As we keep saying, the Kitten Bowl is Sunday, brought to you with much seriousness by the Hallmark Channel and hosted by NFL great Boomer Esiason. We’re glad they’re taking it seriously. We are, too. In the run up to the Kitten Bowl, we sent out a top expert in kitten football to get his scouting report on the players in the big game.
We did this.
Here is the Catster 2015 Kitten Bowl scouting report:
Not much to report. Squints slept in the equipment bag the entire game. One time she woke up and walked onto the field, and we thought we’d finally see what she’s made of, but she was only heading to the other side to use the opposing team’s litter box. A boss move, by the way. Really shook the other team.
This kitty can run — in fact, she never stopped, whether a play was on or off, whether she was in the game or not. Even when it was halftime she was out there doing circles, chasing God knows what. Could have been wind. If the league tests for catnip, she’s done.
Hard to tell if Aaron Pawdgers will be effective on game day or not, because he just sat off the side of 30 yard line and stared at the other team’s coach the whole time. Daggers, if you know what I mean. I had a cat like that once, and I couldn’t take a nap in my own home I was so freaked out. Put him with Squints, and you’ve got the ’56 Packers all over again. Horrifying.
Football is a game of warriors. A little camaraderie among teams, a little brotherhood, sure, for the sake of the fans, but seriously, spending the whole game on the other side grooming the opposing kicker will not fly in the Kitty Bowl. Alley is a lover. Maybe she should try badminton.
Hissing like a banshee at anyone who gets within a foot of you? I like it. Stray Matthews knows how to keep competitors at arm’s length. Just get her the ball and get her to her hiss her way slowly down the field, and you’ve recipe for winning. There might be some hurt feelings, but that never stopped Walter Payton.
Is there a position in football that involves sitting on the goalposts that I don’t know about? Because Steve here sat atop the uprights damn near the whole game, but he did so with such determination and effort that I began to wonder if Steve did in fact think he was not only participating but excelling in the game going on below him. Steve is a ripe candidate for some psychological study; perhaps less so for the game of football.

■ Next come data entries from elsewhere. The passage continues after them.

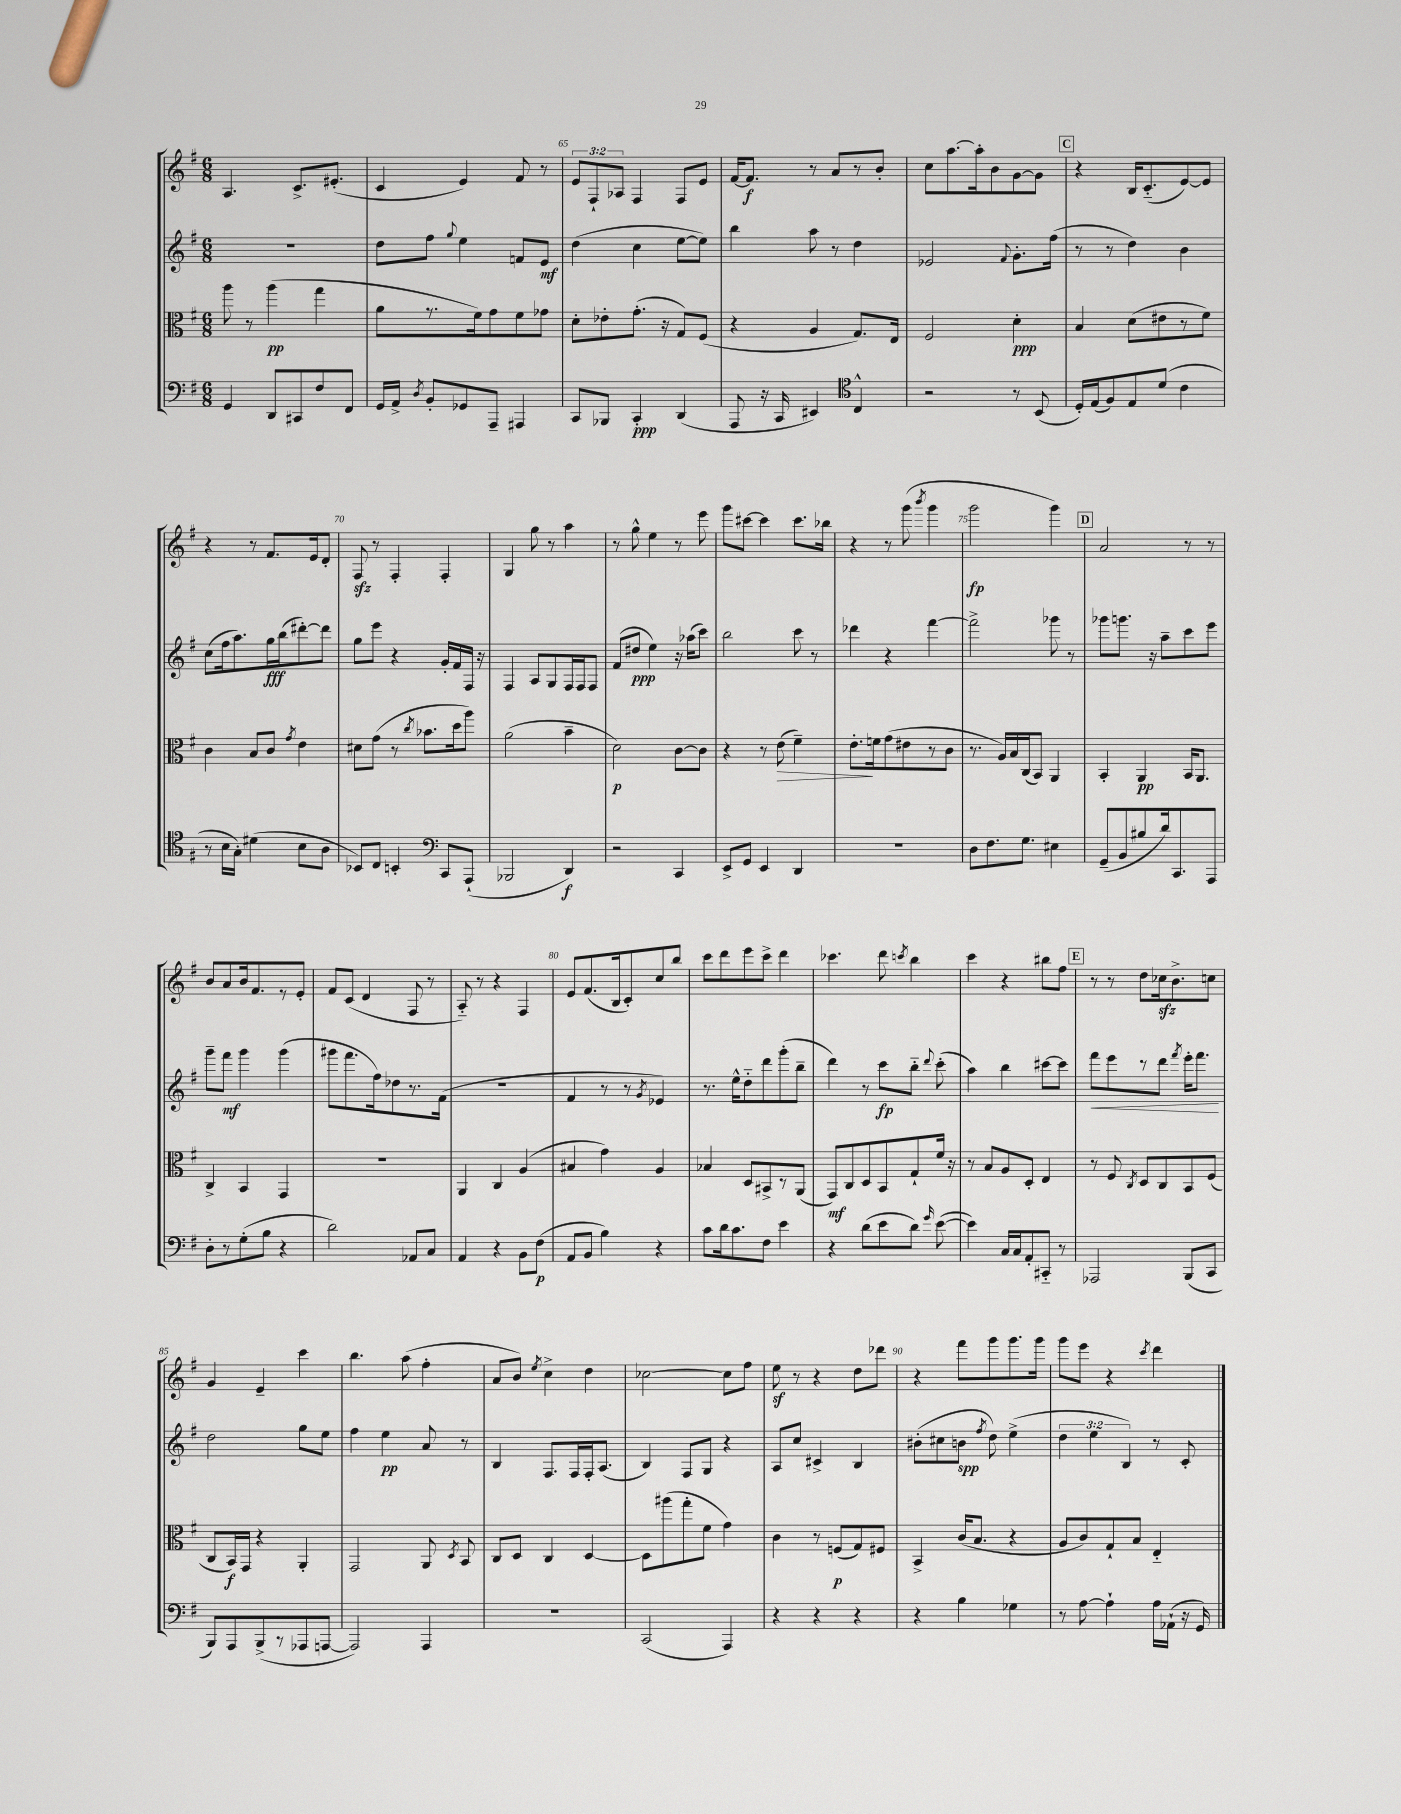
<<
\new StaffGroup <<
\new Staff = "s0" {
    \clef treble \key g \major \numericTimeSignature \time 6/8 \override Staff.TupletNumber.text = #tuplet-number::calc-fraction-text
    \autoBeamOff a4. c'8.[-> eis'8.]-.( |
    c'4 e'4) fis'8 r8 |
    \tuplet 3/2 { e'8[ fis8-! aes8] } fis4 fis8[ e'8] |
    fis'16[~ fis'8.]\f r8 a'8[ r8 b'8]-. |
    c''8[ a''8.~ a''16-. b'8 g'8~ g'8] |
    \mark \markup { \box "C" } r4 b16[ c'8.-_( e'8~) e'8] |
    r4 r8 fis'8.[ e'16 d'8]-. |
    fis8\sfz r8 fis4-. fis4-. |
    g4 g''8 r8 a''4 |
    r8 g''8-^ e''4 r8 e'''8 |
    g'''8[ cis'''8]~ cis'''4 cis'''8.[ bes''16] |
    r4 r8 g'''8( \acciaccatura { b'''8 } g'''4 |
    g'''2\fp g'''4) |
    \mark \markup { \box "D" } a'2 r8 r8 |
    b'8[ a'8 b'16 fis'8. r8 e'8]-. |
    fis'8[ c'8]( d'4 fis8 r8 |
    a8-_) r8 r4 fis4 |
    e'8[ fis'8.( b16 c'8-.) c''8 b''8] |
    c'''8[ d'''8 e'''8 c'''8]-> d'''4 |
    ces'''4. d'''8 \acciaccatura { c'''8 } b''4 |
    c'''4 r4 bis''8[ fis''8] |
    \mark \markup { \box "E" } r8 r8 d''8[ ces''16\sfz b'8.-> c''8] |
    g'4 e'4-- c'''4 |
    b''4. a''8( fis''4-. |
    a'8[ b'8]) \acciaccatura { e''8 } c''4-> d''4 |
    ces''2~ ces''8[ fis''8] |
    e''8\sf r8 r4 d''8[ des'''8] |
    r4 fis'''8[ g'''8 g'''8. g'''16] |
    g'''8[ e'''8] r4 \acciaccatura { c'''8 } d'''4 \bar "|." |
}
\new Staff = "s1" {
    \clef treble \key g \major \numericTimeSignature \time 6/8 \override Staff.TupletNumber.text = #tuplet-number::calc-fraction-text
    \autoBeamOff R2. |
    d''8[ fis''8] \appoggiatura { g''8 } e''4 f'8[ e'8]\mf |
    d''4( c''4 e''8[~ e''8]) |
    b''4 a''8 r8 d''4 |
    ees'2 \appoggiatura { fis'8 } g'8.[-. fis''16]( |
    \mark \markup { \box "C" } r8 r8 d''4) b'4 |
    c''8[( fis''16 a''8.) g''16\fff b''16( dis'''8~-.) dis'''8] |
    g''8[ e'''8] r4 g'16[-. fis'16 fis16] r16 |
    fis4 a8[ g8 fis16 fis16 fis8] |
    fis'8[( dis''8]\ppp e''4) r16 aes''16[( c'''8]) |
    b''2 c'''8 r8 |
    des'''4 r4 fis'''4~ |
    fis'''2-> ges'''8 r8 |
    \mark \markup { \box "D" } ges'''8[ g'''8.] r16 a''8[-- c'''8 e'''8] |
    g'''8[-- fis'''8]\mf g'''4 g'''4( |
    gis'''8[ fis'''8. fis''16) des''8 r8. fis'16]( |
    R2. |
    fis'4 r8 r8 \acciaccatura { g'8 } ees'4) |
    r8. e''16[-^ d''8-_ d'''8 g'''8-.( b''8]-- |
    d'''4) r8 c'''8[\fp b''8]-_ \appoggiatura { d'''8 } c'''8-.( |
    a''4) b''4 cis'''8[~ cis'''8] |
    \mark \markup { \box "E" } fis'''8[\< e'''8 r8 d'''8] \acciaccatura { fis'''8 } e'''16[-. fis'''8.]\! |
    d''2 g''8[ e''8] |
    fis''4 e''4\pp a'8 r8 |
    b4 fis8.[ fis16 fis16-. a8.]( |
    b4) fis8[ g8] r4 |
    a8[ c''8] cis'4-> b4 |
    bis'8[-.( cis''8 b'8]\spp \acciaccatura { fis''8 } d''8) e''4->( |
    \tuplet 3/2 { d''4 e''4 b4) } r8 c'8-. \bar "|." |
}
\new Staff = "s2" {
    \clef alto \key g \major \numericTimeSignature \time 6/8
    \autoBeamOff a''8 r8 a''4\pp( g''4 |
    a'8[ r8. fis'16) g'8 fis'8 ges'8] |
    d'8[-. ees'8-. g'8.]-.( r16 g8[) fis8]( |
    r4 a4 g8.[) e16] |
    fis2 d'4-.\ppp |
    \mark \markup { \box "C" } b4 d'8[( eis'8 r8 fis'8]) |
    c'4 b8[ c'8] \acciaccatura { g'8 } e'4 |
    dis'8[ g'8]( r8 \acciaccatura { c''8 } bes'8.[ d''16 a''8]) |
    a'2( b'4-- |
    d'2\p) c'8[~ c'8] |
    r4 r8 e'8\>( fis'4--) |
    e'8.[-.\! f'16 g'8( eis'8 r8 c'8] |
    r8. a16[) b16 c16( b,8]) a,4 |
    \mark \markup { \box "D" } b,4-. a,4\pp b,16[ a,8.] |
    c4-> b,4 g,4 |
    R2. |
    a,4 c4 a4( |
    bis4 g'4) a4 |
    bes4 d8[ bis,8-> r8 a,8]( |
    g,8[\mf) c8 d8 b,8 g8-! fis'16] r16 |
    r8 b8[ a8 d8]-. e4 |
    \mark \markup { \box "E" } r8 fis8 \acciaccatura { c8 } d8[ c8 b,8 fis8]( |
    c8[ b,16\f) g,16] r4 a,4-. |
    g,2 a,8 \acciaccatura { d8 } b,8 |
    c8[ d8] c4 d4~ |
    d8[ ais''8( g''8-. fis'8] g'4) |
    c'4 r8 f8[\p( g8) fis8] |
    b,4-> c'16[( b8.] r4 |
    a8[ c'8) g8-! b8] e4-_ \bar "|." |
}
\new Staff = "s3" {
    \clef bass \key g \major \numericTimeSignature \time 6/8
    \autoBeamOff g,4 d,8[ cis,8 fis8 fis,8] |
    g,16[ a,16]-> \acciaccatura { d8 } b,8[-. ges,8 a,,8]-- ais,,4 |
    c,8[ bes,,8] c,4-.\ppp d,4( |
    a,,8 r16 c,16 eis,4) \clef tenor c4-^ |
    r2 r8 b,8( |
    \mark \markup { \box "C" } d16[-.) e16( fis8) e8 d'8]( c'4 |
    r8 b16[ g16]-.) dis'4( b8[ a8] |
    bes,8[) c8] b,4-. \clef bass c,8[ a,,8]-!( |
    bes,,2 d,4\f) |
    r2 c,4 |
    e,8[-> g,8] e,4 d,4 |
    R2. |
    d8[ fis8. g8.] eis4 |
    \mark \markup { \box "D" } g,8[--( b,8 bis8 d'16) c,8. a,,8] |
    d8[-. r8 g8-.( b8] r4 |
    d'2) aes,8[ c8] |
    a,4 r4 b,8[ fis8]\p( |
    a,8[ b,8] b4) r4 |
    c'8[ d'16 c'8. fis8] e'4 |
    r4 d'8[( e'8 d'8]) \grace { g'16 } e'8~( |
    e'4) c16[ c16 a,8-. cis,8]-_ r8 |
    \mark \markup { \box "E" } aes,,2 b,,8[( c,8] |
    b,,8[) a,,8 b,,8->( r8 aes,,8 a,,8]~ |
    a,,2) a,,4 |
    R2. |
    c,2( a,,4) |
    r4 r4 r4 |
    r4 b4 ges4 |
    r8 a8~ a4-! a16[ aes,16]-!( r16 g,16) \bar "|." |
}
>>
>>
\layout { \context { \Score currentBarNumber = #63 \override BarNumber.break-visibility = ##(#f #t #t) barNumberVisibility = #(every-nth-bar-number-visible 5) } }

Correct if I’m wrong, but is sustained, obsessive grooming now part of the rulebook? Because I’ll be dammed if Spike did not just spend 60 minutes of regulation gametime licking his nethers while not five feet away his football team got hammered in the Kitty Bowl wildcard playoff game. They could have used his help. Course, he probably felt the same way about them. Probably wanted his team to stop playing football and gather around his private areas for a couple hours. Sometimes I hate kitten football.